Duell: Island Krimi (German Edition)
Ich hab noch nie auf einer Bühne gestanden, ich weiß nicht, ob ich das schaffe.«
»Aber wenn alle zusammen spielen und wir so tun also ob«, sagte Marian, »das ist doch nichts anderes.«
»Aber auf der Bühne werden mich alle anstarren. Und ich falle womöglich hin oder vergesse meinen Text, und dann lachen alle.«
»Und was ist dabei?«, fragte Marian.
»Du hast gut reden, du musst ja auch nicht mitspielen.«
Darauf wusste Marian keine Antwort.
»Dann sag den anderen doch einfach, dass du nicht mitspielen möchtest.«
»Aber ich möchte doch so gerne.«
»Dann tu’s doch!«
»Ich trau mich nicht.«
»Komm, lass uns zum Meer hinunter gehen.«
»Ich darf heute nicht viel laufen.
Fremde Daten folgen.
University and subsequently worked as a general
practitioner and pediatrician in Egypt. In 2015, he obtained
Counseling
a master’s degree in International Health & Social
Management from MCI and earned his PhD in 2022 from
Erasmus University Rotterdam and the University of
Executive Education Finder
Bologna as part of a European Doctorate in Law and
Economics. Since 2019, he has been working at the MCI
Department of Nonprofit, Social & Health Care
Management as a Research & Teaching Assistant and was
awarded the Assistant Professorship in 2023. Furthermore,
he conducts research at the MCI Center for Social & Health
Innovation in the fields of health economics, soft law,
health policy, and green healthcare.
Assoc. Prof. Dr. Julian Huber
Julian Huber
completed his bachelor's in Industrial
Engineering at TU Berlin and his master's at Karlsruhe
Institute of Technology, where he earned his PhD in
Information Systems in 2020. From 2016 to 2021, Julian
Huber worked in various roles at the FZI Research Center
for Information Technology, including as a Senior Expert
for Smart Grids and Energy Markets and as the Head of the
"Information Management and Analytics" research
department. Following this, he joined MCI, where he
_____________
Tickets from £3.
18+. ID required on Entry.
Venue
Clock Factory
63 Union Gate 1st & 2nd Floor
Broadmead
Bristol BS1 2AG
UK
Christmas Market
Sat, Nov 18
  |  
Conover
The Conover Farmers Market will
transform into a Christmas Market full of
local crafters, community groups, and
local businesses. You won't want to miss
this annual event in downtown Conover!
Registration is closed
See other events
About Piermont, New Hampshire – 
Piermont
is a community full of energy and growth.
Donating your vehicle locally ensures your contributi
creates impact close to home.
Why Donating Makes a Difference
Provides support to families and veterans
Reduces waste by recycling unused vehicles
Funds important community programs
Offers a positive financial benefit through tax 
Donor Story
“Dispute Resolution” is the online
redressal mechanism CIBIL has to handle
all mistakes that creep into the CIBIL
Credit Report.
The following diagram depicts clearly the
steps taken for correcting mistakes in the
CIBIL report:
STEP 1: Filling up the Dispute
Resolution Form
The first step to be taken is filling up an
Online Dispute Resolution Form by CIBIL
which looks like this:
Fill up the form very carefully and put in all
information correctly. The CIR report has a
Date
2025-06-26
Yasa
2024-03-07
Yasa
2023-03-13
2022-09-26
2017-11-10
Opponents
Der Arzt hat gesagt …«
»Was hat er gesagt?«
»Nichts«, entgegnete Katrín mit leiser Stimme.
Katrín hatte kupferrote Haare und eine entsprechend empfindliche Haut, sodass sie schnell einen Sonnenbrand bekam. Ein Pfleger im Sanatorium hatte ihr einen alten Strohhut geschenkt, um sich gegen die Sonne zu schützen, und sie trug immer nur langärmelige Blusen. Sie setzte sich den Hut auf und wiederholte, was der Arzt ihr noch am Morgen gesagt hatte: Sie solle möglichst viel ruhen und nichts Anstrengendes unternehmen. Sie ging mit Marian hinunter zum Fjord und sie folgten dem Spazierweg am Wasser entlang. Es war Ende August, und die salzige Meeresluft mischte sich mit dem Duft der Bäume. Marian bemühte sich, langsam zu gehen, damit Katrín sich nicht zu sehr anstrengen musste. Am gegenüberliegenden Ufer lag ein kleines Dorf, das Marian noch erkunden wollte. Und dort dösten auch einige Bauernhöfe in der Nachmittagshitze vor sich hin.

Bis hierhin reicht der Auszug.